The task » Give back all the records exactly, keeping every line whole.

■ ■ ■ ■

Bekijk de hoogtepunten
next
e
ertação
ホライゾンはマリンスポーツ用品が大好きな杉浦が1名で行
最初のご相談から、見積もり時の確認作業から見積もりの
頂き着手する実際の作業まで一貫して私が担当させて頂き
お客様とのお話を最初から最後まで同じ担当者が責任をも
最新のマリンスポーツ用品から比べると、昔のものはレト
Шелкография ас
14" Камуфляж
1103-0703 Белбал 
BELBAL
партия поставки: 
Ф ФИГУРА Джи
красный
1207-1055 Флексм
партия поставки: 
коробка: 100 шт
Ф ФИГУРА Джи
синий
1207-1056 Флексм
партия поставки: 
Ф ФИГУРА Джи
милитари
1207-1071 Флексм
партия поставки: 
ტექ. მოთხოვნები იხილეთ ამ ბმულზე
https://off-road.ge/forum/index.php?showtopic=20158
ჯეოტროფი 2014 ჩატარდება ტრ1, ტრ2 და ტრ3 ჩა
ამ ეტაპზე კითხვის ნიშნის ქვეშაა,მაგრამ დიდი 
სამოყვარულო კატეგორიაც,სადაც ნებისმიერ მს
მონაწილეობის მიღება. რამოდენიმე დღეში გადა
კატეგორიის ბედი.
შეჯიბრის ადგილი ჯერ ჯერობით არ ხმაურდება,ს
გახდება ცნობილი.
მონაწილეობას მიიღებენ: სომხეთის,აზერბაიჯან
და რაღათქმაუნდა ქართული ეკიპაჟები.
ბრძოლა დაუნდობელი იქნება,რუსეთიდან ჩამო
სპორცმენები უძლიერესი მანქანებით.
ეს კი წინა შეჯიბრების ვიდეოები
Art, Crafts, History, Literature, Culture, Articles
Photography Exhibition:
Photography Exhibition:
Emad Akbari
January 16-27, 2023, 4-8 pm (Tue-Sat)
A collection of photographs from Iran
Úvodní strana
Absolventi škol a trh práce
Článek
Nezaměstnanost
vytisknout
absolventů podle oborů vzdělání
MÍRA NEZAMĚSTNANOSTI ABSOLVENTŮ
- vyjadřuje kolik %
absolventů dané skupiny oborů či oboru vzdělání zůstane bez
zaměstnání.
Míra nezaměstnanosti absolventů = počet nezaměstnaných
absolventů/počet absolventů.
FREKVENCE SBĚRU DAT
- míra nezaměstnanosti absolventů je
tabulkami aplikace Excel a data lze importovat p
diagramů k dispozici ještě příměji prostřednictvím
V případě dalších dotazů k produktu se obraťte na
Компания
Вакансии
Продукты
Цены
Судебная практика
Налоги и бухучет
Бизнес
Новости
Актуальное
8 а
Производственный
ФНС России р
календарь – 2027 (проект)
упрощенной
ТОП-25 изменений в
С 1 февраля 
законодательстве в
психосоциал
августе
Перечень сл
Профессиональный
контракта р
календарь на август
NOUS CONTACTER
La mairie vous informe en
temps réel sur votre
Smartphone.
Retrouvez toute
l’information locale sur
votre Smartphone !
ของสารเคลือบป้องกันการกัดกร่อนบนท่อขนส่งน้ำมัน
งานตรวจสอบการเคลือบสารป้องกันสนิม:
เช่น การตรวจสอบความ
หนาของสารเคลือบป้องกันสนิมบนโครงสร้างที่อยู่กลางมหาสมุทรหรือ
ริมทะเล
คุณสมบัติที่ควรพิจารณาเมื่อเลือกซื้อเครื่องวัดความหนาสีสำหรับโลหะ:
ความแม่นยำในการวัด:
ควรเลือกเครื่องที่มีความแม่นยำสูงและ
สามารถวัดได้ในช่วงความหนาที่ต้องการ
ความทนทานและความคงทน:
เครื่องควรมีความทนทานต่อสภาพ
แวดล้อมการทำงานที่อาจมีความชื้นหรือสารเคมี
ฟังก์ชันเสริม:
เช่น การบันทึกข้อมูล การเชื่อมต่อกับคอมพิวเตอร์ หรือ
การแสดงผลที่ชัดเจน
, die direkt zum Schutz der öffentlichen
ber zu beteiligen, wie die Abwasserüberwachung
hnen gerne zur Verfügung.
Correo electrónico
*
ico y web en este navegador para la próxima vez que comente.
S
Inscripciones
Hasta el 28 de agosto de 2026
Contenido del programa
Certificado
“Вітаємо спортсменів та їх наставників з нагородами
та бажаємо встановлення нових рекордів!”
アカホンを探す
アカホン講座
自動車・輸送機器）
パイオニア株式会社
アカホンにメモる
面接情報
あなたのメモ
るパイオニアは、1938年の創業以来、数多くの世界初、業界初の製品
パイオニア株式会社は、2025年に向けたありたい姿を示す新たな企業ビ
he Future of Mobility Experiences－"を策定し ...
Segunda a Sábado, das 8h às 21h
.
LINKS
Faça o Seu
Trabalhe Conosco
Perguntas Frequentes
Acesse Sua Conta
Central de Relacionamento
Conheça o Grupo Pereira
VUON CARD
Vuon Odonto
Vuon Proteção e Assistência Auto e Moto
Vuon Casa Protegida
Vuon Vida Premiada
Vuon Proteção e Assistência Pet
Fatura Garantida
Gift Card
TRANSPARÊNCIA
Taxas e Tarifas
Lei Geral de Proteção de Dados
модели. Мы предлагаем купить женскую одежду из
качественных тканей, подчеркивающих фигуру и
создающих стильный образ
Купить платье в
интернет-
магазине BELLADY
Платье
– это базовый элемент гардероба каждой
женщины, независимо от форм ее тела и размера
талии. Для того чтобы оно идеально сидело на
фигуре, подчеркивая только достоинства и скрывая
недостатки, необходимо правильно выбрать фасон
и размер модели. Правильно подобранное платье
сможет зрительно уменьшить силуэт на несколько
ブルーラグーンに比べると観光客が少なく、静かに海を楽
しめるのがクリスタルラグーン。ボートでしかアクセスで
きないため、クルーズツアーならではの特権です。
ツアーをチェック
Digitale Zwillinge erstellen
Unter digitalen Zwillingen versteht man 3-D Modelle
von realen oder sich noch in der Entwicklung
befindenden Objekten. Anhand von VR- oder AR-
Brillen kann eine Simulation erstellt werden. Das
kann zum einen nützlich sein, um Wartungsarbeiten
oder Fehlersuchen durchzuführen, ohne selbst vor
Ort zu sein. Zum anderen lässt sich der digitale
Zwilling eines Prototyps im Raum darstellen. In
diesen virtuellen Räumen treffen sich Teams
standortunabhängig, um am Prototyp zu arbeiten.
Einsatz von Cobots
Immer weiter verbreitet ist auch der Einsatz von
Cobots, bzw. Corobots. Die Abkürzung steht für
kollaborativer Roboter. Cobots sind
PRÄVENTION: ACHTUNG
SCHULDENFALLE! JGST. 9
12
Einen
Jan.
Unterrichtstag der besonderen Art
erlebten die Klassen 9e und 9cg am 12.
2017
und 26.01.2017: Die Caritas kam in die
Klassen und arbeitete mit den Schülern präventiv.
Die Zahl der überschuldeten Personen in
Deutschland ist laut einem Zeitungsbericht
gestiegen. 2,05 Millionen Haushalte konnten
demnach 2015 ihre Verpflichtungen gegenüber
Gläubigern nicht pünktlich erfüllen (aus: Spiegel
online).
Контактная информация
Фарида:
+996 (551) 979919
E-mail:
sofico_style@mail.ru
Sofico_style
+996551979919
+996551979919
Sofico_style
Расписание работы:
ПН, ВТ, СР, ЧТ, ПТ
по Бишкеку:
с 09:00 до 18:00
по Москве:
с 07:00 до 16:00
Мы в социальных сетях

■ ■ ■ ■

Result of the exercise »
Bekijk de hoogtepunten
next
e
ertação
ホライゾンはマリンスポーツ用品が大好きな杉浦が1名で行
最初のご相談から、見積もり時の確認作業から見積もりの
頂き着手する実際の作業まで一貫して私が担当させて頂き
お客様とのお話を最初から最後まで同じ担当者が責任をも
最新のマリンスポーツ用品から比べると、昔のものはレト
Шелкография ас
14" Камуфляж
1103-0703 Белбал 
BELBAL
партия поставки: 
Ф ФИГУРА Джи
красный
1207-1055 Флексм
партия поставки: 
коробка: 100 шт
Ф ФИГУРА Джи
синий
1207-1056 Флексм
партия поставки: 
Ф ФИГУРА Джи
милитари
1207-1071 Флексм
партия поставки: 
ტექ. მოთხოვნები იხილეთ ამ ბმულზე
https://off-road.ge/forum/index.php?showtopic=20158
ჯეოტროფი 2014 ჩატარდება ტრ1, ტრ2 და ტრ3 ჩა
ამ ეტაპზე კითხვის ნიშნის ქვეშაა,მაგრამ დიდი 
სამოყვარულო კატეგორიაც,სადაც ნებისმიერ მს
მონაწილეობის მიღება. რამოდენიმე დღეში გადა
კატეგორიის ბედი.
შეჯიბრის ადგილი ჯერ ჯერობით არ ხმაურდება,ს
გახდება ცნობილი.
მონაწილეობას მიიღებენ: სომხეთის,აზერბაიჯან
და რაღათქმაუნდა ქართული ეკიპაჟები.
ბრძოლა დაუნდობელი იქნება,რუსეთიდან ჩამო
სპორცმენები უძლიერესი მანქანებით.
ეს კი წინა შეჯიბრების ვიდეოები
Art, Crafts, History, Literature, Culture, Articles
Photography Exhibition:
Photography Exhibition:
Emad Akbari
January 16-27, 2023, 4-8 pm (Tue-Sat)
A collection of photographs from Iran
Úvodní strana
Absolventi škol a trh práce
Článek
Nezaměstnanost
vytisknout
absolventů podle oborů vzdělání
MÍRA NEZAMĚSTNANOSTI ABSOLVENTŮ
- vyjadřuje kolik %
absolventů dané skupiny oborů či oboru vzdělání zůstane bez
zaměstnání.
Míra nezaměstnanosti absolventů = počet nezaměstnaných
absolventů/počet absolventů.
FREKVENCE SBĚRU DAT
- míra nezaměstnanosti absolventů je
tabulkami aplikace Excel a data lze importovat p
diagramů k dispozici ještě příměji prostřednictvím
V případě dalších dotazů k produktu se obraťte na
Компания
Вакансии
Продукты
Цены
Судебная практика
Налоги и бухучет
Бизнес
Новости
Актуальное
8 а
Производственный
ФНС России р
календарь – 2027 (проект)
упрощенной
ТОП-25 изменений в
С 1 февраля 
законодательстве в
психосоциал
августе
Перечень сл
Профессиональный
контракта р
календарь на август
NOUS CONTACTER
La mairie vous informe en
temps réel sur votre
Smartphone.
Retrouvez toute
l’information locale sur
votre Smartphone !
ของสารเคลือบป้องกันการกัดกร่อนบนท่อขนส่งน้ำมัน
งานตรวจสอบการเคลือบสารป้องกันสนิม:
เช่น การตรวจสอบความ
หนาของสารเคลือบป้องกันสนิมบนโครงสร้างที่อยู่กลางมหาสมุทรหรือ
ริมทะเล
คุณสมบัติที่ควรพิจารณาเมื่อเลือกซื้อเครื่องวัดความหนาสีสำหรับโลหะ:
ความแม่นยำในการวัด:
ควรเลือกเครื่องที่มีความแม่นยำสูงและ
สามารถวัดได้ในช่วงความหนาที่ต้องการ
ความทนทานและความคงทน:
เครื่องควรมีความทนทานต่อสภาพ
แวดล้อมการทำงานที่อาจมีความชื้นหรือสารเคมี
ฟังก์ชันเสริม:
เช่น การบันทึกข้อมูล การเชื่อมต่อกับคอมพิวเตอร์ หรือ
การแสดงผลที่ชัดเจน
, die direkt zum Schutz der öffentlichen
ber zu beteiligen, wie die Abwasserüberwachung
hnen gerne zur Verfügung.
Correo electrónico
*
ico y web en este navegador para la próxima vez que comente.
S
Inscripciones
Hasta el 28 de agosto de 2026
Contenido del programa
Certificado
“Вітаємо спортсменів та їх наставників з нагородами
та бажаємо встановлення нових рекордів!”
アカホンを探す
アカホン講座
自動車・輸送機器）
パイオニア株式会社
アカホンにメモる
面接情報
あなたのメモ
るパイオニアは、1938年の創業以来、数多くの世界初、業界初の製品
パイオニア株式会社は、2025年に向けたありたい姿を示す新たな企業ビ
he Future of Mobility Experiences－"を策定し ...
Segunda a Sábado, das 8h às 21h
.
LINKS
Faça o Seu
Trabalhe Conosco
Perguntas Frequentes
Acesse Sua Conta
Central de Relacionamento
Conheça o Grupo Pereira
VUON CARD
Vuon Odonto
Vuon Proteção e Assistência Auto e Moto
Vuon Casa Protegida
Vuon Vida Premiada
Vuon Proteção e Assistência Pet
Fatura Garantida
Gift Card
TRANSPARÊNCIA
Taxas e Tarifas
Lei Geral de Proteção de Dados
модели. Мы предлагаем купить женскую одежду из
качественных тканей, подчеркивающих фигуру и
создающих стильный образ
Купить платье в
интернет-
магазине BELLADY
Платье
– это базовый элемент гардероба каждой
женщины, независимо от форм ее тела и размера
талии. Для того чтобы оно идеально сидело на
фигуре, подчеркивая только достоинства и скрывая
недостатки, необходимо правильно выбрать фасон
и размер модели. Правильно подобранное платье
сможет зрительно уменьшить силуэт на несколько
ブルーラグーンに比べると観光客が少なく、静かに海を楽
しめるのがクリスタルラグーン。ボートでしかアクセスで
きないため、クルーズツアーならではの特権です。
ツアーをチェック
Digitale Zwillinge erstellen
Unter digitalen Zwillingen versteht man 3-D Modelle
von realen oder sich noch in der Entwicklung
befindenden Objekten. Anhand von VR- oder AR-
Brillen kann eine Simulation erstellt werden. Das
kann zum einen nützlich sein, um Wartungsarbeiten
oder Fehlersuchen durchzuführen, ohne selbst vor
Ort zu sein. Zum anderen lässt sich der digitale
Zwilling eines Prototyps im Raum darstellen. In
diesen virtuellen Räumen treffen sich Teams
standortunabhängig, um am Prototyp zu arbeiten.
Einsatz von Cobots
Immer weiter verbreitet ist auch der Einsatz von
Cobots, bzw. Corobots. Die Abkürzung steht für
kollaborativer Roboter. Cobots sind
PRÄVENTION: ACHTUNG
SCHULDENFALLE! JGST. 9
12
Einen
Jan.
Unterrichtstag der besonderen Art
erlebten die Klassen 9e und 9cg am 12.
2017
und 26.01.2017: Die Caritas kam in die
Klassen und arbeitete mit den Schülern präventiv.
Die Zahl der überschuldeten Personen in
Deutschland ist laut einem Zeitungsbericht
gestiegen. 2,05 Millionen Haushalte konnten
demnach 2015 ihre Verpflichtungen gegenüber
Gläubigern nicht pünktlich erfüllen (aus: Spiegel
online).
Контактная информация
Фарида:
+996 (551) 979919
E-mail:
sofico_style@mail.ru
Sofico_style
+996551979919
+996551979919
Sofico_style
Расписание работы:
ПН, ВТ, СР, ЧТ, ПТ
по Бишкеку:
с 09:00 до 18:00
по Москве:
с 07:00 до 16:00
Мы в социальных сетях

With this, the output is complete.